The movie Emancipation, played by Smith, is described as telling the “triumphant narrative of Peter, a man who escapes from slavery, relying on his wits, strong faith, and deep love for his family to dodge cold-blooded hunters and the merciless marshes of Louisiana on his search for freedom.”

The Academy Award-winning actor provided more information about his choice to take on the demanding role during a film screening in October.

Apple TV+

According to The Hollywood Reporter, Smith stated, “I’ve turned down several movies that were about slavery during my career. I never intended to display ourselves in that manner. And suddenly this image appeared. This movie does not deal with slavery. This movie is about having freedom. This movie is about perseverance. This movie deals with faith.

“This is a video about a man’s heart – what can be dubbed the first viral image,” he concluded. The picture of Peter being whipped had just been made possible by the invention of cameras. The tale erupted and flourished in my heart, and I wanted to be able to tell it to you in a way that only Antoine Fuqua could. It was a rallying cry against slavery.

On December 2, Emancipation will have its theatrical debut. On Dec. 9, the next week, it will be accessible worldwide on Apple TV+. Emancipation was produced and directed by Fuqua from a screenplay by William N. Collage.

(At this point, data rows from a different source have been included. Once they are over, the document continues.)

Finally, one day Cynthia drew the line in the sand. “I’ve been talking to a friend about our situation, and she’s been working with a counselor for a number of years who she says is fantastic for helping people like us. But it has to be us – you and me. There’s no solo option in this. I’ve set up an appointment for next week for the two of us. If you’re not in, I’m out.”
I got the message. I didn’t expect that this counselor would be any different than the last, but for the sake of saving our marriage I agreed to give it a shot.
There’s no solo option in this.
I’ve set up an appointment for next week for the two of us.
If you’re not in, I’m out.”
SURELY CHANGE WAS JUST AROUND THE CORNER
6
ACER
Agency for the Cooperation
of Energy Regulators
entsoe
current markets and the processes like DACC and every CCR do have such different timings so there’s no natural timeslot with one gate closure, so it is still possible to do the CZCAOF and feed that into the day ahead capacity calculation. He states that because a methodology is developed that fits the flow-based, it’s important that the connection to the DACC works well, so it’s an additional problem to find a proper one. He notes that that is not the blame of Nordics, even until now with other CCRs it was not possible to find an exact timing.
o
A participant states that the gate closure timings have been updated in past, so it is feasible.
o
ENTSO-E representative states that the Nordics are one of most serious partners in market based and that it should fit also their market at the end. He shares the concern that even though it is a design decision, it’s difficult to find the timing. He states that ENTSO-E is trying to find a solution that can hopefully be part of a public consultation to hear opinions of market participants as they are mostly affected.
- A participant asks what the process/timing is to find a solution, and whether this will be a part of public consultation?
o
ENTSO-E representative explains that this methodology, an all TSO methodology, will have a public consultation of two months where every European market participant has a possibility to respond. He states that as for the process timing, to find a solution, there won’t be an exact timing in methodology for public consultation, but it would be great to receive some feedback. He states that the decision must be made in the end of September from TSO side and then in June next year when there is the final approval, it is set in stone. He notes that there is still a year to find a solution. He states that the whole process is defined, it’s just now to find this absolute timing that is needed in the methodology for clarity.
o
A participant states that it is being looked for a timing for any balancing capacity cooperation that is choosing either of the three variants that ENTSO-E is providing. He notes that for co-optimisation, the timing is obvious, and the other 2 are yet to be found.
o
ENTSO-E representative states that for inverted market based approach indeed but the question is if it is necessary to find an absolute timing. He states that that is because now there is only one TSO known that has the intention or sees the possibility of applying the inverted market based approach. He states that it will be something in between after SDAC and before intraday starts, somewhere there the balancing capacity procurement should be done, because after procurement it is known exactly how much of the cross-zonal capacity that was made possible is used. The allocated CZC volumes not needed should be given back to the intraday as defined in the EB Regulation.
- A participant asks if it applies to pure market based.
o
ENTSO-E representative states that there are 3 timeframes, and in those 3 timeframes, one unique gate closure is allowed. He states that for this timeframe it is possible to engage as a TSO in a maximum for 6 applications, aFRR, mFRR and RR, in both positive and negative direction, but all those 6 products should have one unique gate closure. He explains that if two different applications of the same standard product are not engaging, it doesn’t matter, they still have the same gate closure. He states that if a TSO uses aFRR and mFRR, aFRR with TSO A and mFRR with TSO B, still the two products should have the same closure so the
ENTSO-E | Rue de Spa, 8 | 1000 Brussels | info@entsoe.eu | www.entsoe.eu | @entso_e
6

Fuqua told Vanity Fair staff writer Chris Murphy that when some small children were born, Barack Obama was the first head of state they had ever seen. “If we begin our history there, we will forget the entire past. We disregard Martin Luther King, Jr. We disregard Malcolm X. We tend to forget about all of our great historical leaders. Do we still remember Nelson Mandela? In order to go forward and begin the healing process, we must revisit the past and have conversations about it.